───── Text under study
While I would have been happy with Michelle MacLaren in the driver’s seat for Wonder Woman, I’m not going to sneeze at the studio hiring a woman to replace her. And that woman is Patty Jenkins.
Before she was going to brave the studio gauntlet to make a film version of the woman with a magic lasso, Jenkins made a little feature film called Monster. Jenkins, who enjoys both true crime and comedy, grew up on military bases all over the globe, where she became a fan of British sitcoms, but at the same time, discovered the work of directors like Martin Scorsese, Elia Kazan, and Stanley Kubrick. “Those guys are great at the tension of the unknown. You don’t know where the story is going and you’re not made to feel comfortable or safe,” Jenkins said in an interview with the DGA magazine.
Jenkins spent the later part of her childhood in Kansas, where she became involved in the arts such as music and photography. She attended Cooper Union for college, studying painting. But it was her first experimental filmmaking class where Jenkins felt she finally found what she wanted to do with her life. “They had a Steenback editing bay and the first generation of editing equipment, the Toaster,” Jenkins said, confessing she sat there for days putting music to images. “It was the first time I had a completely truthful relationship to art. I wanted to live up to the music that I heard and make incredibly powerful emotional moments. That has continued to this day.”
──────────
───── Listed entries
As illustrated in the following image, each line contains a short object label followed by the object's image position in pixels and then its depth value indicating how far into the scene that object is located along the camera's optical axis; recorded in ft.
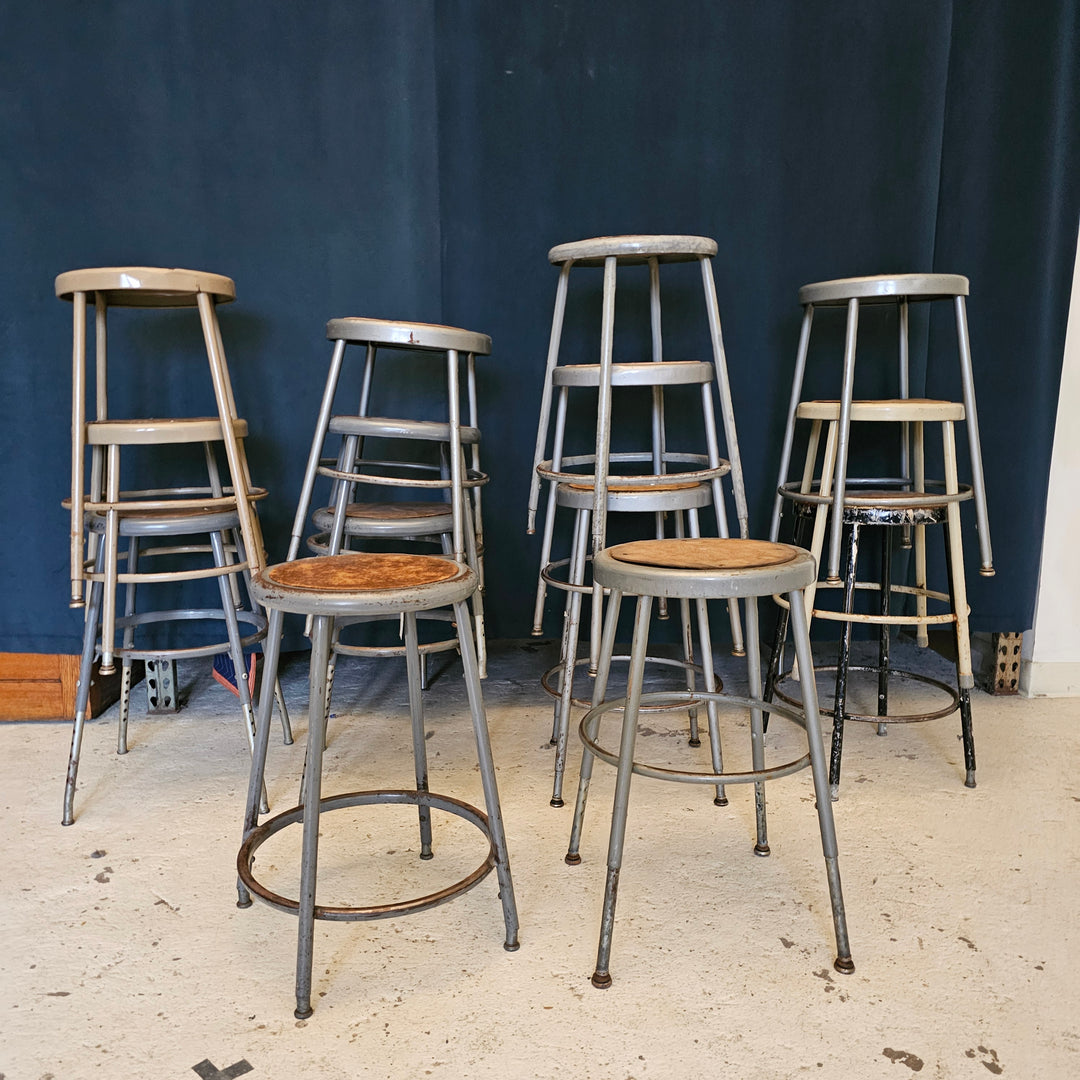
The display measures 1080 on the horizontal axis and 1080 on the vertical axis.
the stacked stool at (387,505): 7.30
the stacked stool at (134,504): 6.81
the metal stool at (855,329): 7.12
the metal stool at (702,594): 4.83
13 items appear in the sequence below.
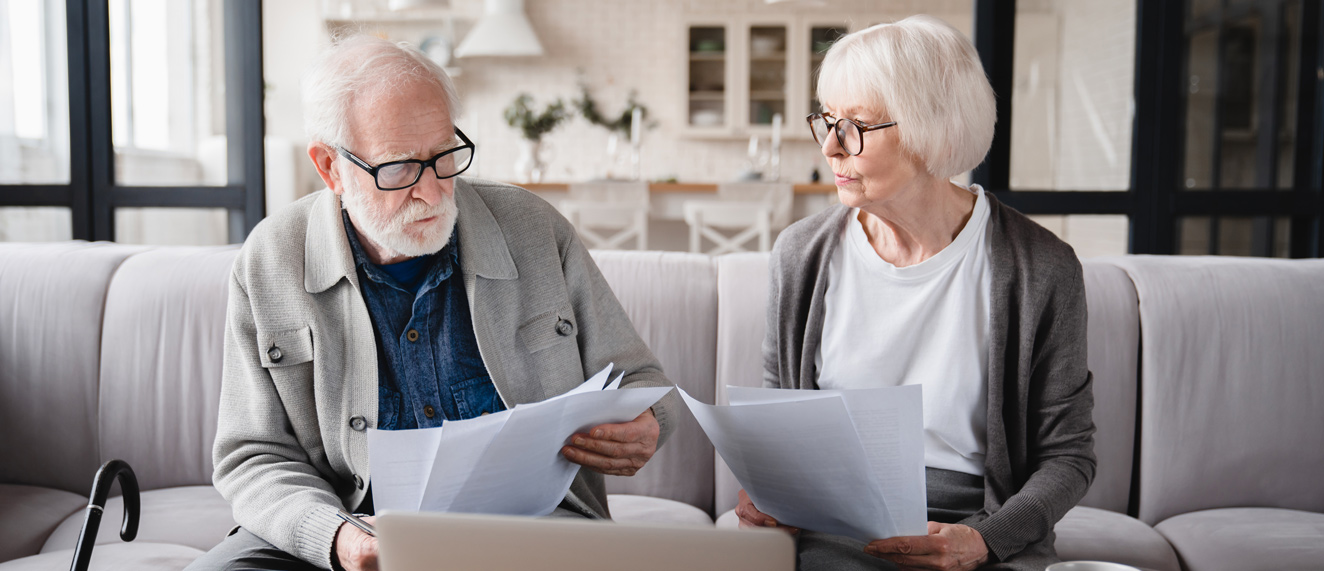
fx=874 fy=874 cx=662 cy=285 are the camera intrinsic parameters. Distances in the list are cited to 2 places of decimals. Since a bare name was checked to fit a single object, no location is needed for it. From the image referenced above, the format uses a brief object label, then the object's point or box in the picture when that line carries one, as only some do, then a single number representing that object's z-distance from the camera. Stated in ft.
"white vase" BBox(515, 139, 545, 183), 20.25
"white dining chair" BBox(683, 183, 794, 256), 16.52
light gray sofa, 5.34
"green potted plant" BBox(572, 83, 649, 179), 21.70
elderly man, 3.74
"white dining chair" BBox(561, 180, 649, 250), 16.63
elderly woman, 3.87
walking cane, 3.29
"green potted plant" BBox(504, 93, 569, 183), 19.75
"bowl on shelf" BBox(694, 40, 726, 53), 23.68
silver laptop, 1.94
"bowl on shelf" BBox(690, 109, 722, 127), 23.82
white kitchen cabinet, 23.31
──────────
───── Listed entries
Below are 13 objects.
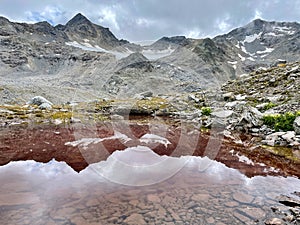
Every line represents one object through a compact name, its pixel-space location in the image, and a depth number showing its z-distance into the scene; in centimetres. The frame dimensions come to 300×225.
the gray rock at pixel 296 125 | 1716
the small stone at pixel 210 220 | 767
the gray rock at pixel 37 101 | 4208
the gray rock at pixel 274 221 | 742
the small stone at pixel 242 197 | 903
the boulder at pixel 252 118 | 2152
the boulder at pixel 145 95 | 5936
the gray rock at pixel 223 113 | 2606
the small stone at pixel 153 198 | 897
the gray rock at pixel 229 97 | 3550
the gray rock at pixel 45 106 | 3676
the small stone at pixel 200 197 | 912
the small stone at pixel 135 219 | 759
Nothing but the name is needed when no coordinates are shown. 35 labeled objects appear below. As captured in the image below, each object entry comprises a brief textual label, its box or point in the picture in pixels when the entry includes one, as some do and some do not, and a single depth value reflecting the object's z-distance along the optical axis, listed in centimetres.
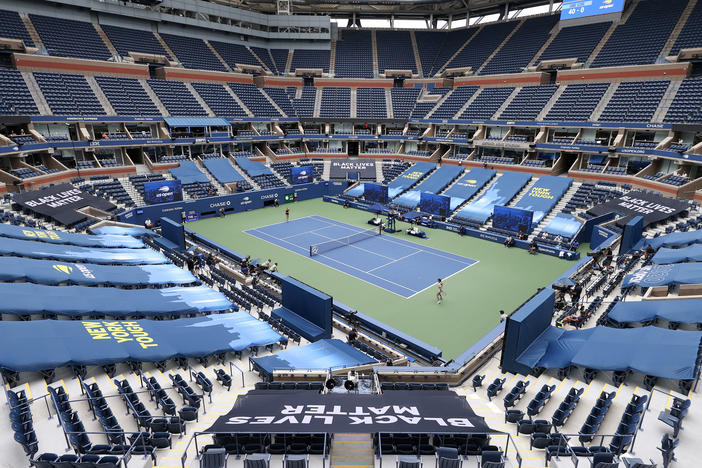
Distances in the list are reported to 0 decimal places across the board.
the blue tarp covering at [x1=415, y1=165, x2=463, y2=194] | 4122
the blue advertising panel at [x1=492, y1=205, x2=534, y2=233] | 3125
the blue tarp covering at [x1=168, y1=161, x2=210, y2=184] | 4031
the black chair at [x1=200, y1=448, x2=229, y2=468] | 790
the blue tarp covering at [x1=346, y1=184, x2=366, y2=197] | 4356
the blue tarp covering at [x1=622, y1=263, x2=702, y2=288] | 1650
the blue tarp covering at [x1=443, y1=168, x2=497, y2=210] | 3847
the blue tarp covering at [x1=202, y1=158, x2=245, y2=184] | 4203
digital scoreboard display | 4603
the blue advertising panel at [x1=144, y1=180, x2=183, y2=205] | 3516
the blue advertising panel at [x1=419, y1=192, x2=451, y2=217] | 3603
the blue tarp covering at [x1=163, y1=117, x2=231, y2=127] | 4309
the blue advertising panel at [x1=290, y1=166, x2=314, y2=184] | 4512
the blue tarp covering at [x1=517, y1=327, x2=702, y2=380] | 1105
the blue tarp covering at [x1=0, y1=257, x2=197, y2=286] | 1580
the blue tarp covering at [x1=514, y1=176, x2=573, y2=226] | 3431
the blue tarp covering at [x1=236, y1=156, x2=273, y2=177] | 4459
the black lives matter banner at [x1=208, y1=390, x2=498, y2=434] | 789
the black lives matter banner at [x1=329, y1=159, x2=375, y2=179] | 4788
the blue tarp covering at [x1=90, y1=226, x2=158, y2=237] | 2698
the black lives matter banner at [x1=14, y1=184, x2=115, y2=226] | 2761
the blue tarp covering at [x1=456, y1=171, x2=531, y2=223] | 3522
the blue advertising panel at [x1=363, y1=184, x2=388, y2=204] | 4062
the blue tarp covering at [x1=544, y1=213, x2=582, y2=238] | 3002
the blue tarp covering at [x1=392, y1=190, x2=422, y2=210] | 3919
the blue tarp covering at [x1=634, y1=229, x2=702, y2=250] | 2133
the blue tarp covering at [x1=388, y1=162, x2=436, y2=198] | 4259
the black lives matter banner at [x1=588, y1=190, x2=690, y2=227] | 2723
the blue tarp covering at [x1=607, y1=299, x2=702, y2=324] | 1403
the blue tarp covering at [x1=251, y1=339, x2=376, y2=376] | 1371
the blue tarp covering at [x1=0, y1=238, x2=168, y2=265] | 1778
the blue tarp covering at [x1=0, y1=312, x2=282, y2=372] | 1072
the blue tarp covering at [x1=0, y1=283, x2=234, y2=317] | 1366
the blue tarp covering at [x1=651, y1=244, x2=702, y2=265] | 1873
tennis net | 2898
──────────
▶ **The task**:
In the piece on Patty Jenkins, write out the stretch from "While I would" through "is Patty Jenkins." again, swapping "sneeze at" for "complain about".

▶ **Task output**:
While I would have been happy with Michelle MacLaren in the driver’s seat for Wonder Woman, I’m not going to complain about the studio hiring a woman to replace her. And that woman is Patty Jenkins.